- _THE TASK_
Please copy the lines below exactly, from the first one through the line showing "karena hasil seleksi.".

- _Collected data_
━━━━━━━━

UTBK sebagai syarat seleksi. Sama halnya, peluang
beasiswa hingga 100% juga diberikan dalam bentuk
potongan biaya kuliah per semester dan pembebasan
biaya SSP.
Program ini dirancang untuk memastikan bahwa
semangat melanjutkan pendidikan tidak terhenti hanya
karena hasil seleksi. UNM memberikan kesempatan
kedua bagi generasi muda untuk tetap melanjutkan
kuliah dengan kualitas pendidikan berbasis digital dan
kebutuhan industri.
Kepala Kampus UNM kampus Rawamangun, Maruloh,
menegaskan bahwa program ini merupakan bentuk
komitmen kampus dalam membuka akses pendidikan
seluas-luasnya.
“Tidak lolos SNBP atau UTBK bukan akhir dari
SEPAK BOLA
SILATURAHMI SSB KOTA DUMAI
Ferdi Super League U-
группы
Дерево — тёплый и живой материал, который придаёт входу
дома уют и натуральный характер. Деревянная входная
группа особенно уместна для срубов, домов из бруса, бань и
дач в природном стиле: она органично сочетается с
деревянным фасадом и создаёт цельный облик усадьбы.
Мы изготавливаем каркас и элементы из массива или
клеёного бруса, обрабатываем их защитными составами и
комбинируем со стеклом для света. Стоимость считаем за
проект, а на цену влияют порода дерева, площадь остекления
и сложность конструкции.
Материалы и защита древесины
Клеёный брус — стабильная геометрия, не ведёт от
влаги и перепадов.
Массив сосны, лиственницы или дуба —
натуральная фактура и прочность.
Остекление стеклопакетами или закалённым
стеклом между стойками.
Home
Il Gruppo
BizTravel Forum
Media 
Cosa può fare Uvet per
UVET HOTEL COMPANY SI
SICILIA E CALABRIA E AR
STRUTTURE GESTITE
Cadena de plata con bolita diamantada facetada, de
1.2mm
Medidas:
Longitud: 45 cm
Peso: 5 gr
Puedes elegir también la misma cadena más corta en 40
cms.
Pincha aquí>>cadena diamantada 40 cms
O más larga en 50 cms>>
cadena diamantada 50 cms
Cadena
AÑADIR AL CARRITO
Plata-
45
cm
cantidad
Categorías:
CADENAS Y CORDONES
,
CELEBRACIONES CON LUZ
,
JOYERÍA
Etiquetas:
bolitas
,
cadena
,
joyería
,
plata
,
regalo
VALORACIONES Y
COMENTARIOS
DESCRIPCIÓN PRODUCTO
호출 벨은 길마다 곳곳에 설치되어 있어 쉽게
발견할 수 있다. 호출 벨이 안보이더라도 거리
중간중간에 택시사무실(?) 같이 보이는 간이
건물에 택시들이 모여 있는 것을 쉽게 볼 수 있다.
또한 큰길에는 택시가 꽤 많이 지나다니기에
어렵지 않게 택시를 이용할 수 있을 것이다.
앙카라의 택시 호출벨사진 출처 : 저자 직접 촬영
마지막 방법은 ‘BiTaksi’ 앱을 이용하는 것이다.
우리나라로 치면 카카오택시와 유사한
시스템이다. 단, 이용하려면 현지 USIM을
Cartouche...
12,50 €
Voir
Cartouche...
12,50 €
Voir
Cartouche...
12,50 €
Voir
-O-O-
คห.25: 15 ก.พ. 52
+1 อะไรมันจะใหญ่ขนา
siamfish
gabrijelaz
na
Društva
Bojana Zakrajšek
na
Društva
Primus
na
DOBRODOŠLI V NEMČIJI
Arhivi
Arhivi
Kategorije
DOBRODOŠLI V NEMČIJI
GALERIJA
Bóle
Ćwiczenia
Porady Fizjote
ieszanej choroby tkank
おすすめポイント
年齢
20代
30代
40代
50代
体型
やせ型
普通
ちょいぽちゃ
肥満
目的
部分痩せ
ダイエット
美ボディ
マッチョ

━━━━━━━━

- _FINISHED TASK_
UTBK sebagai syarat seleksi. Sama halnya, peluang
beasiswa hingga 100% juga diberikan dalam bentuk
potongan biaya kuliah per semester dan pembebasan
biaya SSP.
Program ini dirancang untuk memastikan bahwa
semangat melanjutkan pendidikan tidak terhenti hanya
karena hasil seleksi. UNM memberikan kesempatan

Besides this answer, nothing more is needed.